Health officials and Hamas media said separately that an Israeli air strike on a house in Nusseirat refugee camp killed three people including a journalist from Hamas' Aqsa TV channel and two relatives.
The reporter's death brings to according to a tally by the Committee to Protect Journalists.
The Israeli military has expressed regret for civilian deaths and blames Iran-backed Hamas for operating in densely populated areas, arguing that Israel will never be safe until the group is eliminated.
Sirens warning of possible missile attacks from Gaza rang out across southern Israel on Saturday for the first time in about two days.
Israel has long urged residents to leave northern areas of Gaza but its forces have also been bombarding targets in central and southern parts of the tiny coastal enclave.
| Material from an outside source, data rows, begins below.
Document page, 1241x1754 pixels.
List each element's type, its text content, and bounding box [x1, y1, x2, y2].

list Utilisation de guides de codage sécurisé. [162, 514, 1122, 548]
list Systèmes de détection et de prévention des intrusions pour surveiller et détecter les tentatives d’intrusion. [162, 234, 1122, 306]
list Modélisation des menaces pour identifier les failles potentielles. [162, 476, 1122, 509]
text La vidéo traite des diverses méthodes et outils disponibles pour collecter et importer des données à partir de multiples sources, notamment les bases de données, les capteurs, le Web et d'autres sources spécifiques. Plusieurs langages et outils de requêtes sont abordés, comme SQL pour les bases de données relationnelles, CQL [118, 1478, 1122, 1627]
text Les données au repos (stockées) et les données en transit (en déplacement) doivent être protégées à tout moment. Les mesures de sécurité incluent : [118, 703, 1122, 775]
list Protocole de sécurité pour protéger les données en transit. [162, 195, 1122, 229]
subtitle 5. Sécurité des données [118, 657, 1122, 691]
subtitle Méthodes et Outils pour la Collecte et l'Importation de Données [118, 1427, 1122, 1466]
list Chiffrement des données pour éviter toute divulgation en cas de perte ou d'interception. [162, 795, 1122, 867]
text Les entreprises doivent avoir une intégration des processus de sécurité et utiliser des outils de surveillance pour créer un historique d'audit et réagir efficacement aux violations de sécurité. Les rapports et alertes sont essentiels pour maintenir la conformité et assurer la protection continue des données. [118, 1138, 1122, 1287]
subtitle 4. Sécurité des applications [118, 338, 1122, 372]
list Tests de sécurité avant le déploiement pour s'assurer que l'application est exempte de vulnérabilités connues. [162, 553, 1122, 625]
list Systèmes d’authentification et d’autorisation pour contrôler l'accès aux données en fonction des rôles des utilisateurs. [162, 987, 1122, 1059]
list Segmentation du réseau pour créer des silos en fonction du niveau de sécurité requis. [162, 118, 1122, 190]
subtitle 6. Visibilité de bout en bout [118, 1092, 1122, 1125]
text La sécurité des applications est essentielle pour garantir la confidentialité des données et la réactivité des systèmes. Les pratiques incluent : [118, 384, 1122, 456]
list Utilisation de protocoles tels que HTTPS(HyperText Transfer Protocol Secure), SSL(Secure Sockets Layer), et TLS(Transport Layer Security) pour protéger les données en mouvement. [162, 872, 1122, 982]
Israeli officials say the country permits "aid deliveries at the required scale" in the Gaza Strip. Source: AP / Fatima Shbair
An Israel-affiliated merchant vessel in the Arabian Sea off India's west coast was struck by an unmanned aerial vehicle, causing a fire, British maritime security firm Ambrey said on Saturday.
After days of wrangling to avert a threatened US veto, the UN Security Council on Friday passed a resolution urging steps to allow "safe, unhindered, and expanded humanitarian access" to Gaza and "conditions for a sustainable cessation" of fighting.
The resolution was toned down from earlier drafts that called for an immediate end to 11 weeks of war and diluting Israeli control over aid deliveries, clearing the way for the vote in which the US, Israel's main ally, abstained.
Gilad Erdan, Israel's UN ambassador, said the Security Council should have focused more on freeing hostages held by Hamas and that concentrating on "aid mechanisms" was unnecessary as Israel permits "aid deliveries at the required scale".